We predicted the stock would "flop by November," detailing a specific four-phase timeline rooted in valuation absurdity, supply mechanics, and macro sentiment. Today, with SpaceX (SPCX) bleeding below its $135 IPO price and having erased over $1 trillion in market value, it is clear that our forecast was not merely accurate—it was conservative.

The timeline is accelerating. The core mechanics we identified—the artificial "pump and index" surge, the monstrous $2.5 billion quarterly AI losses, and the looming threat of insider unlocks—have triggered a systemic realignment far ahead of our projected autumn timeline.

The Four Phases: From 'Fever Dream' to $1 Trillion Wipeout

Our roadmap was unequivocal.
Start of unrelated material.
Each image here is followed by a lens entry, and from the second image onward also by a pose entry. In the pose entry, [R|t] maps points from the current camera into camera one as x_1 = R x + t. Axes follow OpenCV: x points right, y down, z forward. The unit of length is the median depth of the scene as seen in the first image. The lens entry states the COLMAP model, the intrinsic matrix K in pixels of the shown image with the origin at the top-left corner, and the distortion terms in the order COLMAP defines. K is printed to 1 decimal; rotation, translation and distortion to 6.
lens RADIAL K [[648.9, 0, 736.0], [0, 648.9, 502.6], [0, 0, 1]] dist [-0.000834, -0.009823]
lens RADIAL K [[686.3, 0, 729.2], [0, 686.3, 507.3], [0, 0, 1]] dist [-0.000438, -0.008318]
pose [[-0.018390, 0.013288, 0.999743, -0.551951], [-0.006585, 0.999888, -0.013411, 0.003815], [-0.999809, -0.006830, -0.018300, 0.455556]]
We warned that the IPO was structured to reward insiders at the expense of the public. Here is a breakdown of what we got right, and how the markets have actually moved faster than our predictions.
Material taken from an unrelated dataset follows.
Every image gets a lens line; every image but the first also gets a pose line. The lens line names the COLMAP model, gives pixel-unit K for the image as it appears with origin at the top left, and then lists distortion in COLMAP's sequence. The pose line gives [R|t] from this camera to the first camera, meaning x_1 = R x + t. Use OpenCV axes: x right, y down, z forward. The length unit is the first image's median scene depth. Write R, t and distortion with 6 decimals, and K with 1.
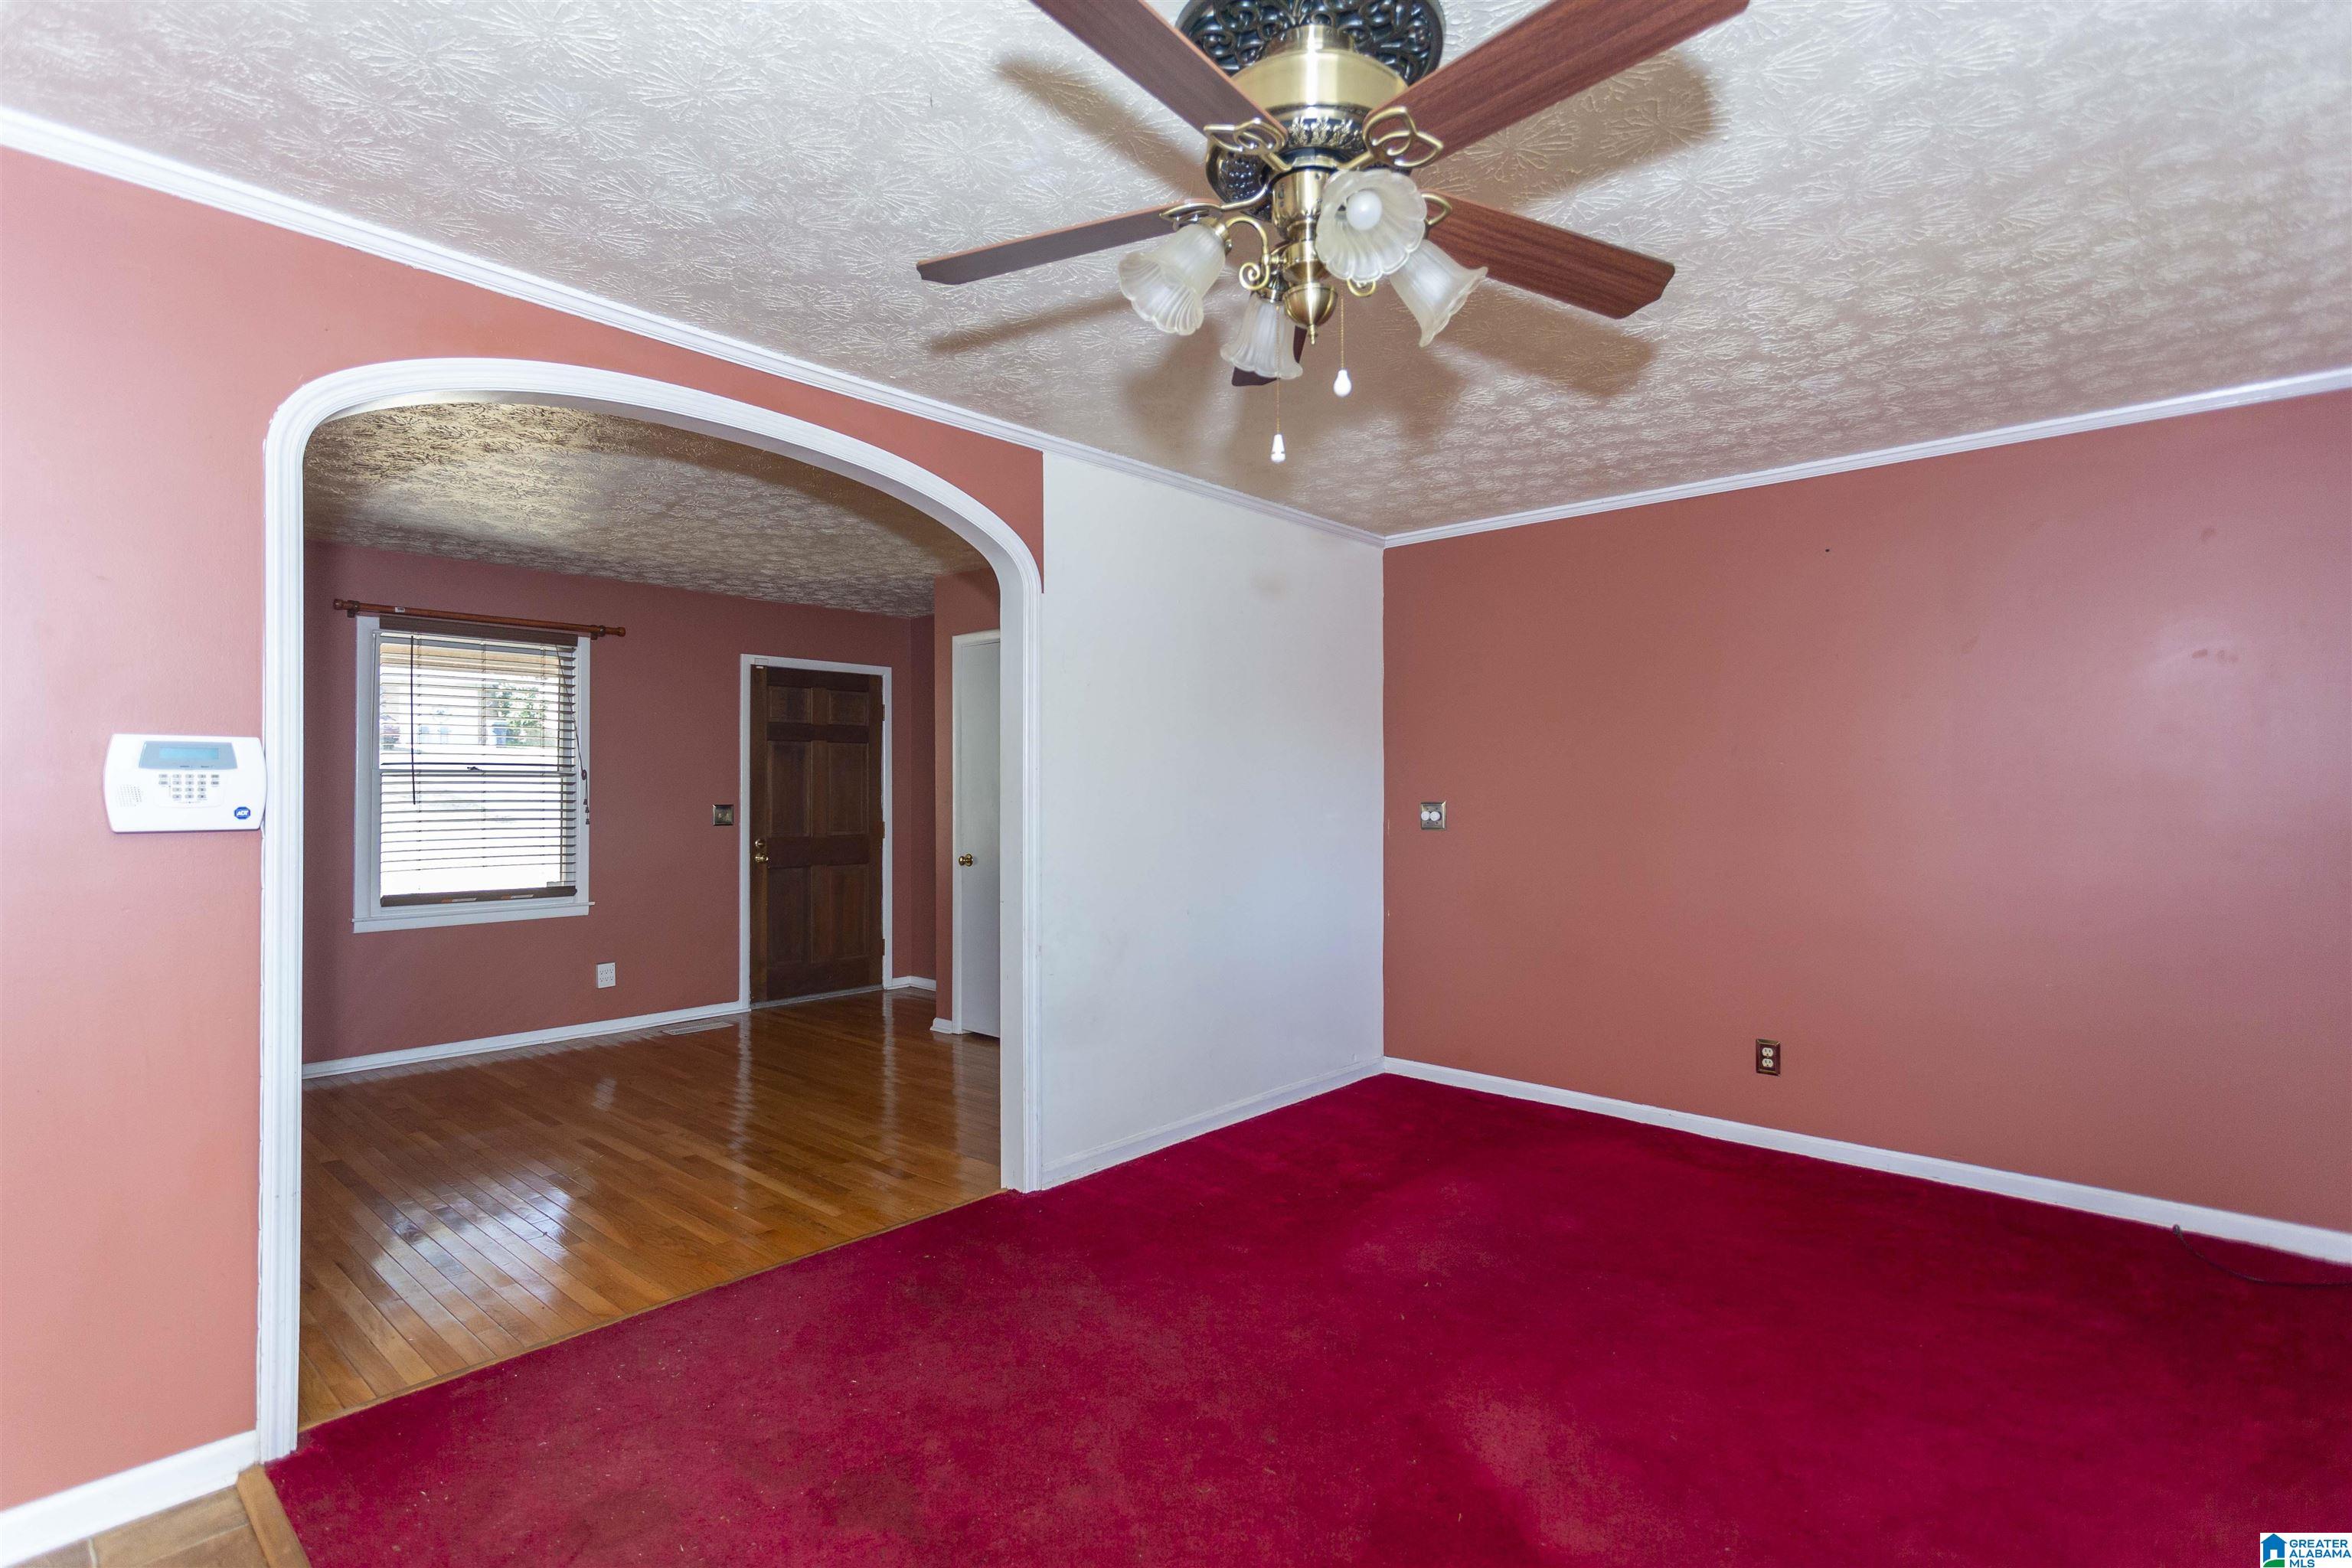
lens RADIAL K [[1131.1, 0, 1133.8], [0, 1131.1, 794.7], [0, 0, 1]] dist [0.015278, -0.001884]
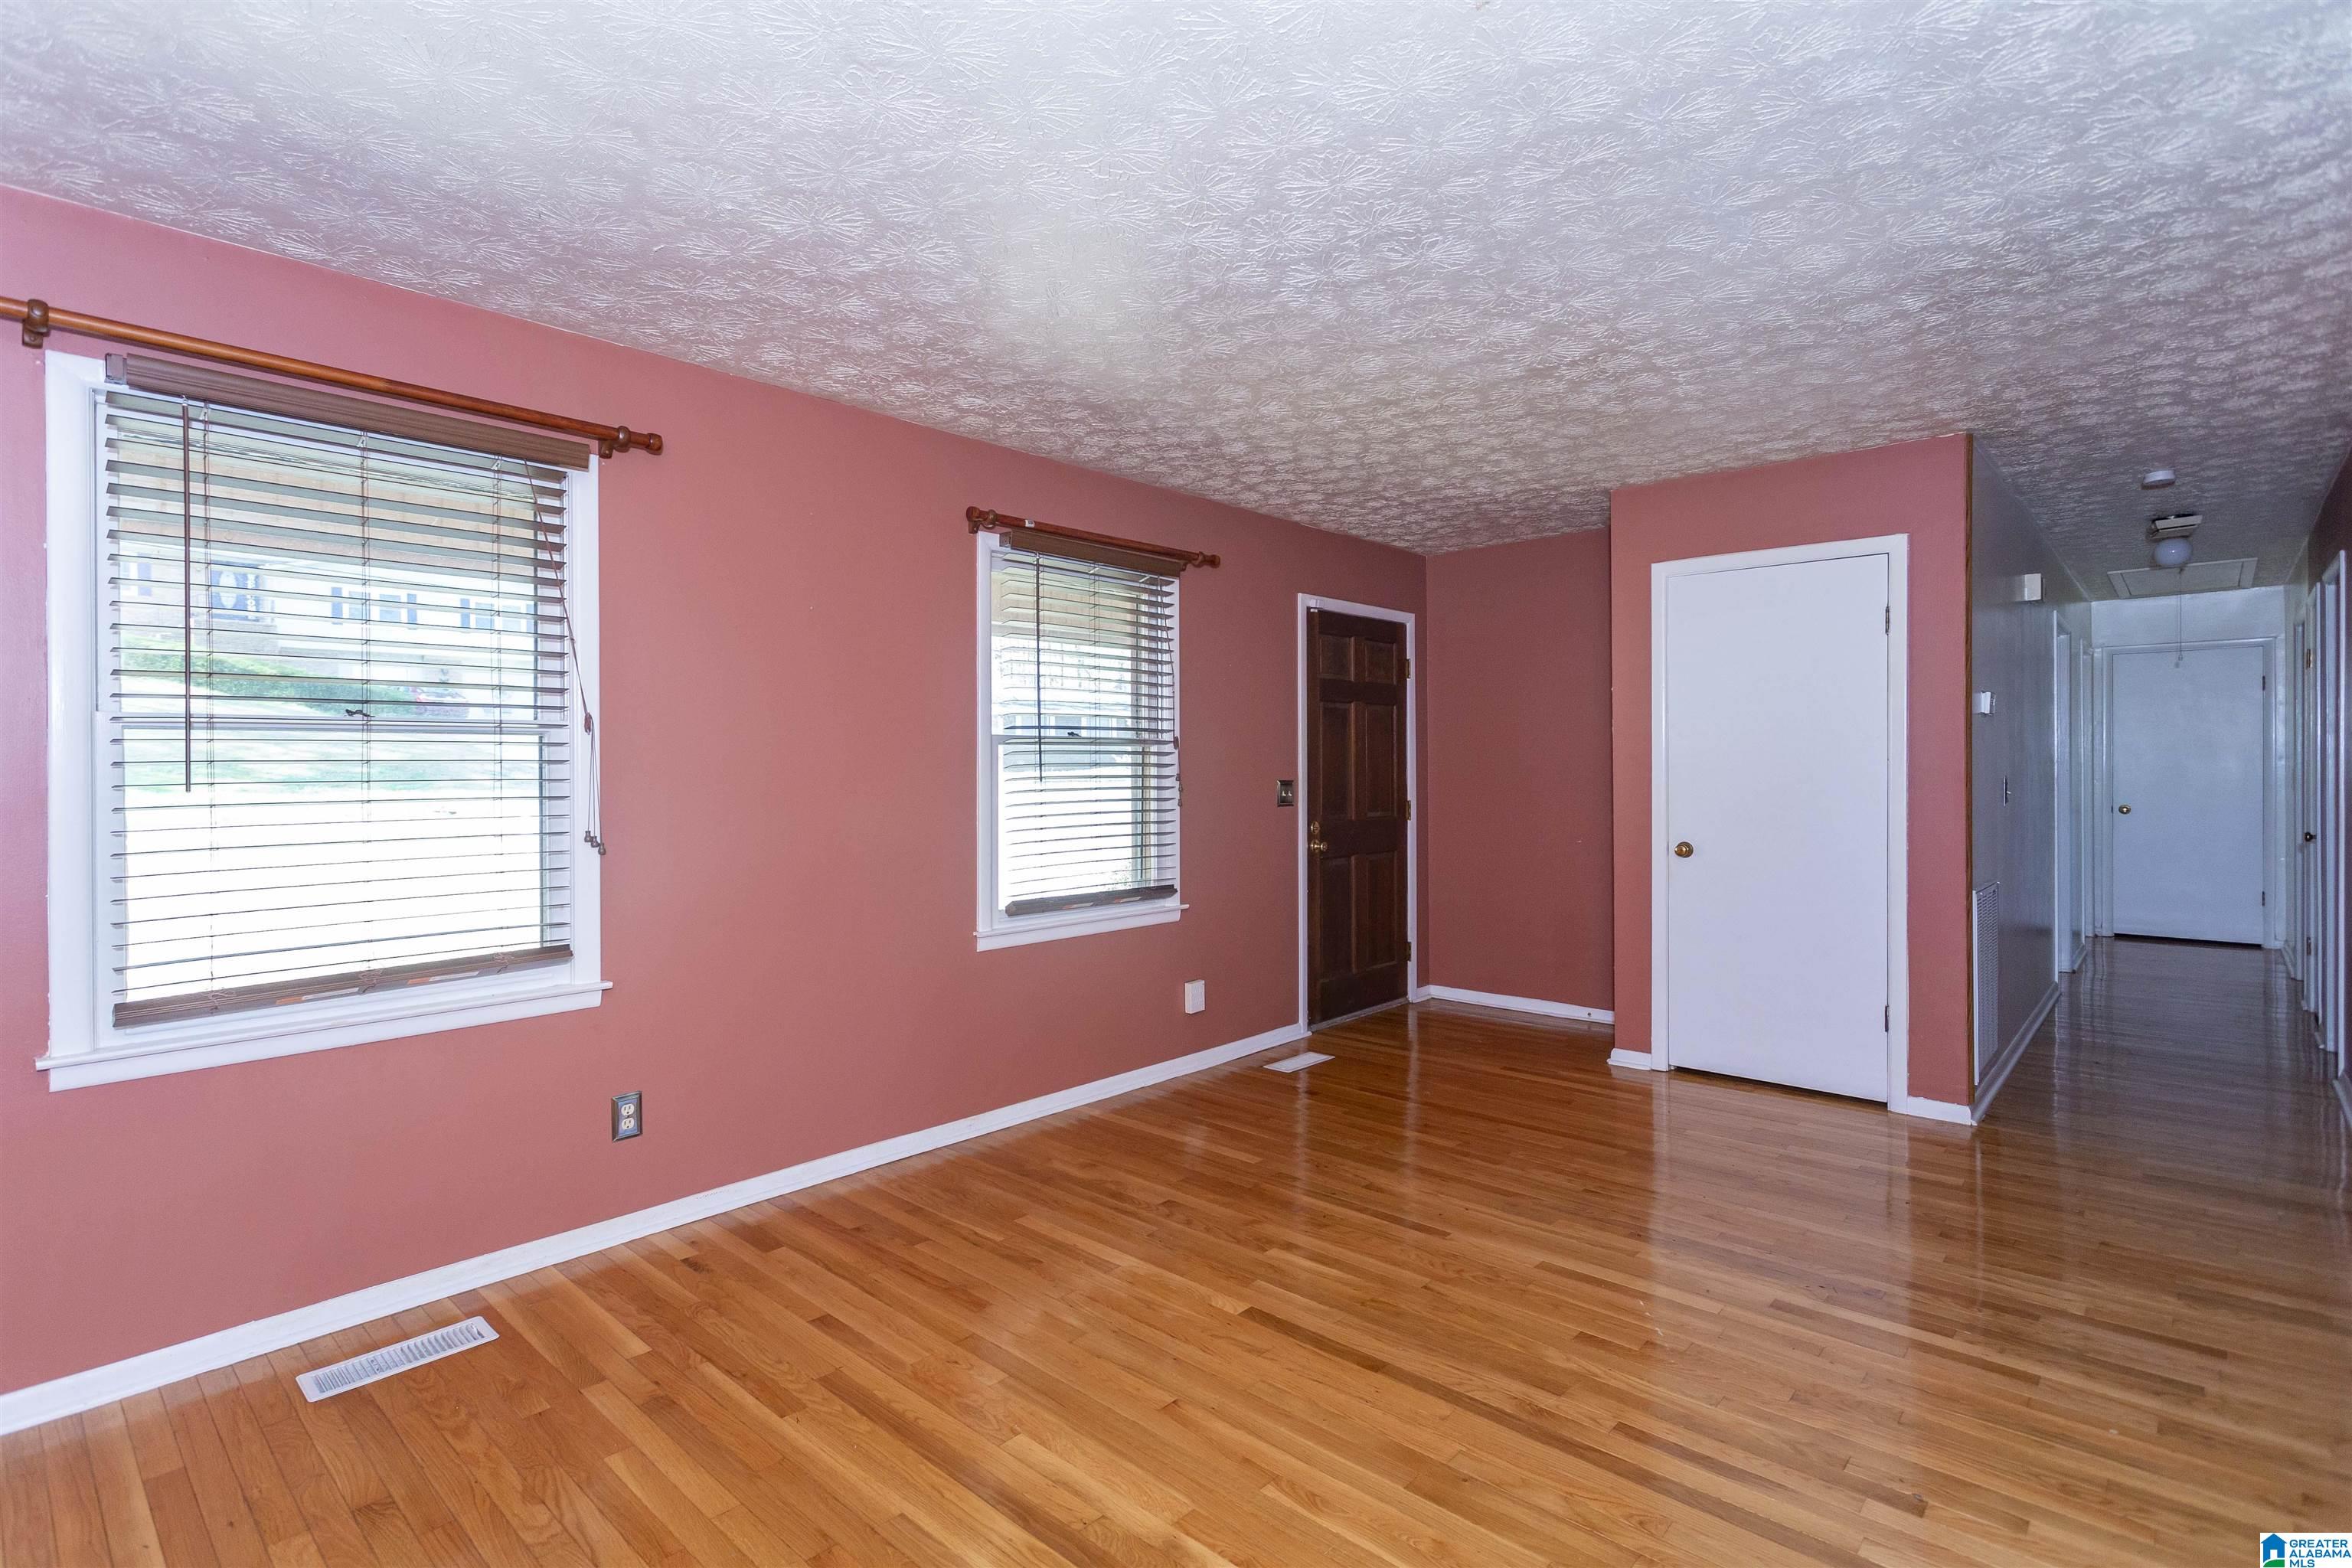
lens RADIAL K [[1131.1, 0, 1188.6], [0, 1131.1, 784.7], [0, 0, 1]] dist [0.015278, -0.001884]
pose [[0.999978, -0.006060, 0.002695, -0.428019], [0.006028, 0.999910, 0.011974, 0.001911], [-0.002767, -0.011958, 0.999925, 0.193903]]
  • Phase 1: The Pump (June 12 – July 15) — We predicted the stock would artificially pump to all-time highs before hitting an immediate wall. This played out perfectly, as the stock peaked at $225.64 before collapsing to its current $132.15 floor.
  • Phase 2: The Lock-Up Loophole (Projected: Late July) — We warned that early equity-release windows would flood the market. While the official insider lock-up isn't open yet, the market anticipated it, triggering an early institutional sell-off.
  • Phase 3: Math Reasserts (August – October) — We predicted the first quarterly earnings would reveal $4.28 billion in losses, breaking the stock's floor. This thesis is now front-running the data.
  • Phase 4: The Contagion (Projected: November 2026 – March 2027) — This is the "November Reckoning." We argued the crash would act as a macroeconomic circuit breaker, freezing the tech IPO pipeline and causing systemic debt losses.

The speed of the slump is the most shocking variable. While we anticipated a slow, grinding decay, the market has compressed our multi-month scenario into a single month. The stock has lost its $1 trillion peak valuation ahead of schedule, validating our thesis but moving the "Contagion" phase onto the immediate horizon.
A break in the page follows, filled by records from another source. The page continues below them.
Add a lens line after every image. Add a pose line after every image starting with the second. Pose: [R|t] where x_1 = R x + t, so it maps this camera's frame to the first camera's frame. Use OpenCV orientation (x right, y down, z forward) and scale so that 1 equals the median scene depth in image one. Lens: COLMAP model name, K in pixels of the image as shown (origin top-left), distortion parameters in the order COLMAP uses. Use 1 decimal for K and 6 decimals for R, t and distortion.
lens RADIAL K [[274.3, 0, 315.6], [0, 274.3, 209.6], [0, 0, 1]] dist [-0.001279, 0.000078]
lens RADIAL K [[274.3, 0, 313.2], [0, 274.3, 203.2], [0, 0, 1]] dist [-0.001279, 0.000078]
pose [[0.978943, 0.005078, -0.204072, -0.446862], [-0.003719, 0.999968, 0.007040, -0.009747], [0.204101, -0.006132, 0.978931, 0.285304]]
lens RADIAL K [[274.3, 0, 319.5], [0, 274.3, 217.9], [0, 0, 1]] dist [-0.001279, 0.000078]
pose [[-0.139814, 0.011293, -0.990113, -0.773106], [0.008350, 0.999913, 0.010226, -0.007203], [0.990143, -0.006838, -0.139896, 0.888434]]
The Anatomy of the $1 Trillion Error

So, how did SpaceX erase $1.12 trillion in value so quickly? It is the collision of two factors we specifically highlighted in our pre-IPO analysis: the $28.5 trillion Total Addressable Market (TAM) absurdity and the absorption of Elon Musk's xAI division.

At its peak, the market cap hit $2.9 trillion—valuing the company as if it would soon monopolize the US GDP. The slide to $1.78 trillion represents a stark reality check. Furthermore, the xAI segment is burning cash at a rate of $10 billion per quarter in capital expenditures to build data centers, a spending spree that has made the company deeply unprofitable.